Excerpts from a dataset
*** Begin section ***

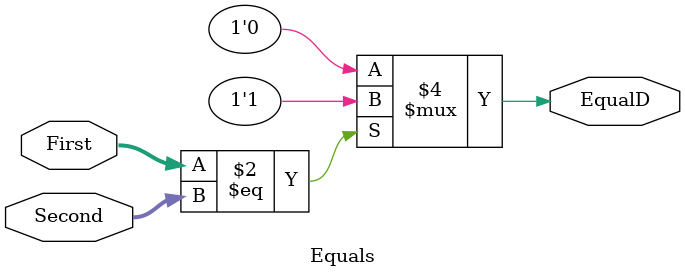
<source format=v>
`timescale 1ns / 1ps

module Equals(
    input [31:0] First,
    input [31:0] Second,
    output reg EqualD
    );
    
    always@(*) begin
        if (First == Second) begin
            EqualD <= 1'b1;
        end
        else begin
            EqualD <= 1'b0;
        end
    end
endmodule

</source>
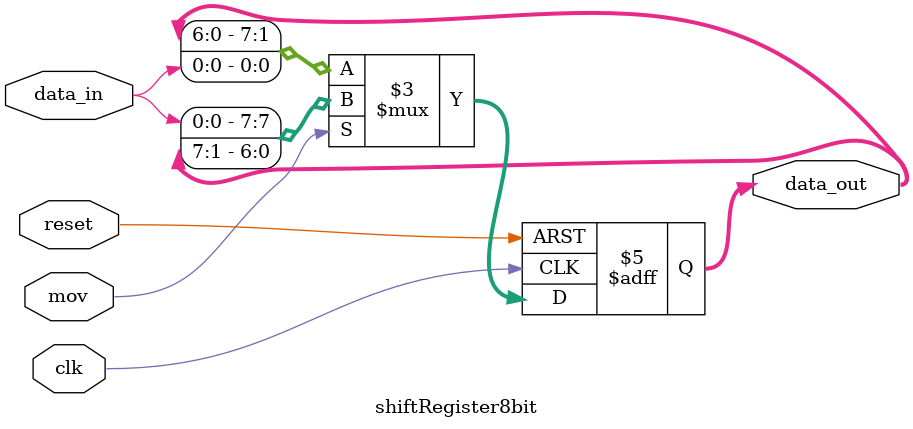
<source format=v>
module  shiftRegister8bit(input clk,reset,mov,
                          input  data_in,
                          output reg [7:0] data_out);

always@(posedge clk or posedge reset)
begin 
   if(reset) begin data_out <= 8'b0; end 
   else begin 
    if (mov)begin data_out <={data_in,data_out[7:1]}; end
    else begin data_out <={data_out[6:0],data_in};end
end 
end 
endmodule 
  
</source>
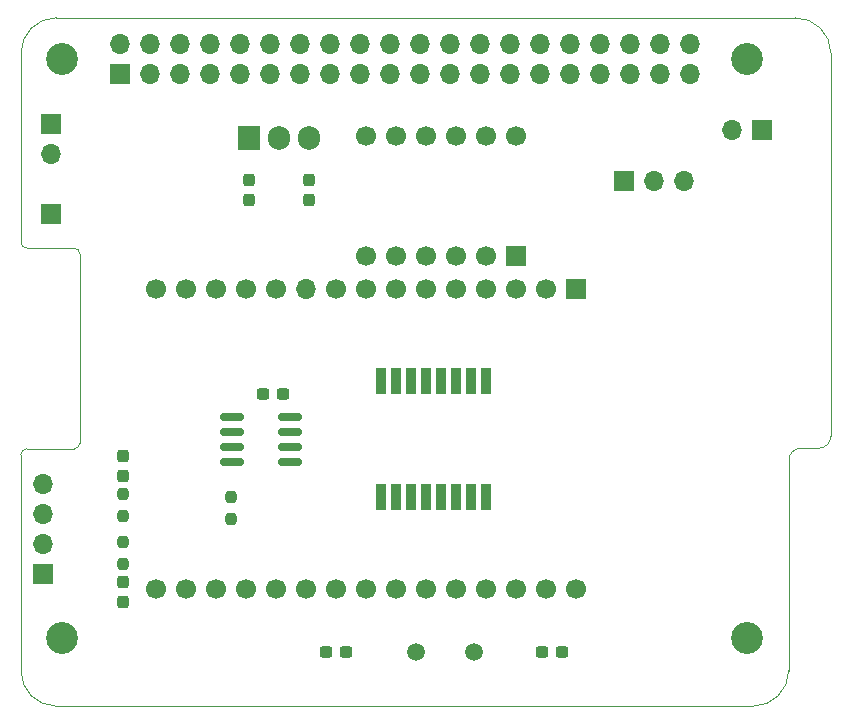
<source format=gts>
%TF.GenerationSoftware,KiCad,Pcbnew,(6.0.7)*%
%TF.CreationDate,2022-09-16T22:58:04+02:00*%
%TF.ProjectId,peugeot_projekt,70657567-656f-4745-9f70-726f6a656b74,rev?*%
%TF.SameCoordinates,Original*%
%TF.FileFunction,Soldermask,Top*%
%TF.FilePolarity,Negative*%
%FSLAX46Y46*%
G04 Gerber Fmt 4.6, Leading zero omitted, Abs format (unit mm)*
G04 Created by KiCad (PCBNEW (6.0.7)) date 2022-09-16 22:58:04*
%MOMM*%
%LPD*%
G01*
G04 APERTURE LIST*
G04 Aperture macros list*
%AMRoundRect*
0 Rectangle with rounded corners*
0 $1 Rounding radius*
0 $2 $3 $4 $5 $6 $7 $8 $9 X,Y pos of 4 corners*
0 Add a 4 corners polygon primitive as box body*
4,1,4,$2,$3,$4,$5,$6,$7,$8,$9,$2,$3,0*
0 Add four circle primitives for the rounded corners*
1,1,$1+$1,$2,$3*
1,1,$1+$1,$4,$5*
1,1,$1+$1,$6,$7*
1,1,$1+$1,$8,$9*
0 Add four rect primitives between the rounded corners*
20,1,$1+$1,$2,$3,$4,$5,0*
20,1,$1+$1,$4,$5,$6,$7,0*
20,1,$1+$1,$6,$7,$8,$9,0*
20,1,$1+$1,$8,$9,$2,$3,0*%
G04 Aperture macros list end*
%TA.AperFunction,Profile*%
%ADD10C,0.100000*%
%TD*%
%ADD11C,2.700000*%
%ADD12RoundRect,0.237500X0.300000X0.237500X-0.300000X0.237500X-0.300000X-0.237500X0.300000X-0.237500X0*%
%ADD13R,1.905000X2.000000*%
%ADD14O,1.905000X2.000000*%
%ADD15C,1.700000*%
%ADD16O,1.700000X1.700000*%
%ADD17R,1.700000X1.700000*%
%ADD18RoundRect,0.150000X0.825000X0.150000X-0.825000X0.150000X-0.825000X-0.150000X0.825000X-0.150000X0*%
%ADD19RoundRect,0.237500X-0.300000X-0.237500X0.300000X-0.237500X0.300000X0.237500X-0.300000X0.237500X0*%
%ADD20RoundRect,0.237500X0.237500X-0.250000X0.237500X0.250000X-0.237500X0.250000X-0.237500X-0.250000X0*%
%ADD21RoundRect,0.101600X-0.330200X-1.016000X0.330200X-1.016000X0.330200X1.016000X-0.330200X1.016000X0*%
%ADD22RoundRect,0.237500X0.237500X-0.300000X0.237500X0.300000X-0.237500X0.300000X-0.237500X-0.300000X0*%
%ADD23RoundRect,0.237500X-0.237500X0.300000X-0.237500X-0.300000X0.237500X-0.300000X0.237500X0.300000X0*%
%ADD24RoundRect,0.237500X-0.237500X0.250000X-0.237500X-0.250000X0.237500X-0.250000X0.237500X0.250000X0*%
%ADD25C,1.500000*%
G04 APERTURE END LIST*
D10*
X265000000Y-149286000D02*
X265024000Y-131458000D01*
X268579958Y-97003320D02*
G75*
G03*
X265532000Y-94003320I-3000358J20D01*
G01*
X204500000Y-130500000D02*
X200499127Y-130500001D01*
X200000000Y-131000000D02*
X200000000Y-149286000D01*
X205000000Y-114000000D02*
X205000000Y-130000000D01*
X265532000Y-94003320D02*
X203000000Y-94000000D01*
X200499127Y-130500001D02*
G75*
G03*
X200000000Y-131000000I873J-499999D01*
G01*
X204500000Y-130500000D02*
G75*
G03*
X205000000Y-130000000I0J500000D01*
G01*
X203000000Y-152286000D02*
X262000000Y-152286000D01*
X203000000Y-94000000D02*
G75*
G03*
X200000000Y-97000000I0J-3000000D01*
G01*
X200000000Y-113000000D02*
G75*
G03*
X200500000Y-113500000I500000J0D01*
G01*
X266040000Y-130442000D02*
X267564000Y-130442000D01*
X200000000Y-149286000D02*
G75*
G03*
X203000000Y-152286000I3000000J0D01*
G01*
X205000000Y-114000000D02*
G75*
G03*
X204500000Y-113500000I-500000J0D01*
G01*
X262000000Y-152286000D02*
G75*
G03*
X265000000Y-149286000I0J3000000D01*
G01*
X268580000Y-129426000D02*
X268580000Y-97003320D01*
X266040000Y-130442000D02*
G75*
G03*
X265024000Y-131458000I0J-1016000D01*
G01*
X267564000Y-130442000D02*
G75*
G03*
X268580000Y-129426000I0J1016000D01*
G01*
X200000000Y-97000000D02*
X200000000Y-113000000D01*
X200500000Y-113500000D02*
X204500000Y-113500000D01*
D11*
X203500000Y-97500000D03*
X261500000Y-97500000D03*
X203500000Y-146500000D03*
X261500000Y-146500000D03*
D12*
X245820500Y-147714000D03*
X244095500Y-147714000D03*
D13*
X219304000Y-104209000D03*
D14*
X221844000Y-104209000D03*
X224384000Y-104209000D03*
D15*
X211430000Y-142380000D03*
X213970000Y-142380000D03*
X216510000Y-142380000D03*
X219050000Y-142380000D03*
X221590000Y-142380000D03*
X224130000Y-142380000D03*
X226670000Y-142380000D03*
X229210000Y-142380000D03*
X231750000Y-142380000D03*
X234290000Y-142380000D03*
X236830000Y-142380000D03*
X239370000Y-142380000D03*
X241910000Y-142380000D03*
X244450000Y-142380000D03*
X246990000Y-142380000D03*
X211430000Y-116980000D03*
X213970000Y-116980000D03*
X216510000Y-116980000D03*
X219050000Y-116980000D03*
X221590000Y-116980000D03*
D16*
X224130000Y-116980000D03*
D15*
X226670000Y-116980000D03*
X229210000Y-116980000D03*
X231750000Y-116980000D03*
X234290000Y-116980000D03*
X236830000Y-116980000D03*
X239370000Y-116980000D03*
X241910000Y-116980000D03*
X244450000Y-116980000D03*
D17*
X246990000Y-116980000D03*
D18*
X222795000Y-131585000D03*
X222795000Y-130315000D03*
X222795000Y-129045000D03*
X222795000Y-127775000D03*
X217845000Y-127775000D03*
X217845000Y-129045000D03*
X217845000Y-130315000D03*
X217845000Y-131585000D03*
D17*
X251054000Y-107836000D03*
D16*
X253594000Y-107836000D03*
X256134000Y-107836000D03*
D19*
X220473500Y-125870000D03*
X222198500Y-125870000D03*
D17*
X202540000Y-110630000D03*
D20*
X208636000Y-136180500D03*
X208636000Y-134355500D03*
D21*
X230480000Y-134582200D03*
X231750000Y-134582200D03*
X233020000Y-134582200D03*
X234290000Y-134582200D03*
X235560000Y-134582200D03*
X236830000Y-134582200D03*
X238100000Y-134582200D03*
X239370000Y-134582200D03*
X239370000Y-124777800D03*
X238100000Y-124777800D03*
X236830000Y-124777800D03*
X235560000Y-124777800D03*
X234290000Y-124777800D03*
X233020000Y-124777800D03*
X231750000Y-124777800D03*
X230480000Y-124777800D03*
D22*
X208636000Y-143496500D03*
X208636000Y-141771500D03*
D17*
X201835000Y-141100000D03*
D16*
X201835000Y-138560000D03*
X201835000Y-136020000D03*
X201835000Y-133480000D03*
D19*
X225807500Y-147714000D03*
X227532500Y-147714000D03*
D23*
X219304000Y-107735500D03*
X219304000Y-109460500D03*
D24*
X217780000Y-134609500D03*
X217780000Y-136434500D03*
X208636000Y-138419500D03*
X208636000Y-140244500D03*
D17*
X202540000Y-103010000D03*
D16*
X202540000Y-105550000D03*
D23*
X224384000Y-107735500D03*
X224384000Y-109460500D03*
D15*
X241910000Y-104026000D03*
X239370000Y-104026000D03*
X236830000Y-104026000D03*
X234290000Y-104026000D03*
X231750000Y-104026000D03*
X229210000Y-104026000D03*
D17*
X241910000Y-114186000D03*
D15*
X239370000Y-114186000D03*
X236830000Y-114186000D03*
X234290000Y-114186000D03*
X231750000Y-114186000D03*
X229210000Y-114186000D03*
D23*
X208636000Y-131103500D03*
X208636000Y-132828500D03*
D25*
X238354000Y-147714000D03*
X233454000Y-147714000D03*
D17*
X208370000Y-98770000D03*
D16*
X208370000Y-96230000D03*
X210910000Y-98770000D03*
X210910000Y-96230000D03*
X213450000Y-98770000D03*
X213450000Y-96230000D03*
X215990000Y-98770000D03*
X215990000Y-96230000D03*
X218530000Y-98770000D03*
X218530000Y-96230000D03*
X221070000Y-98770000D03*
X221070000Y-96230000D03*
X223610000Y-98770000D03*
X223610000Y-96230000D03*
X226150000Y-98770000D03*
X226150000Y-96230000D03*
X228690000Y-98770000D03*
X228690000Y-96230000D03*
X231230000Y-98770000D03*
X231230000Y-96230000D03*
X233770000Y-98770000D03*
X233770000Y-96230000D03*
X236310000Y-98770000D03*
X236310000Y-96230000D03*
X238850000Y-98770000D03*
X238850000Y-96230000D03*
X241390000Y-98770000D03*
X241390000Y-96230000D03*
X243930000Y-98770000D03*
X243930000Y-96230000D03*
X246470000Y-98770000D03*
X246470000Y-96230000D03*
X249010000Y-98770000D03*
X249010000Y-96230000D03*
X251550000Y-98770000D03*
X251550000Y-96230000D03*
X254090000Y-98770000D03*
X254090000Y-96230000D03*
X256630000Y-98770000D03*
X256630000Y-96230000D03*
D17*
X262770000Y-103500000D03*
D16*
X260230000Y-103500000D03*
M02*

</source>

*** End section ***

[Your goal]: Verbatim copy, pictures excluded: output the lines from the first line of the records above through the line containing "output reg [7:0]".

[Exercise answer]:
<source format=v>
`timescale 1ns / 1ps

module Equals(
    input [31:0] First,
    input [31:0] Second,
    output reg EqualD
    );
    
    always@(*) begin
        if (First == Second) begin
            EqualD <= 1'b1;
        end
        else begin
            EqualD <= 1'b0;
        end
    end
endmodule

</source>
<source format=v>
module  shiftRegister8bit(input clk,reset,mov,
                          input  data_in,
                          output reg [7:0] data_out);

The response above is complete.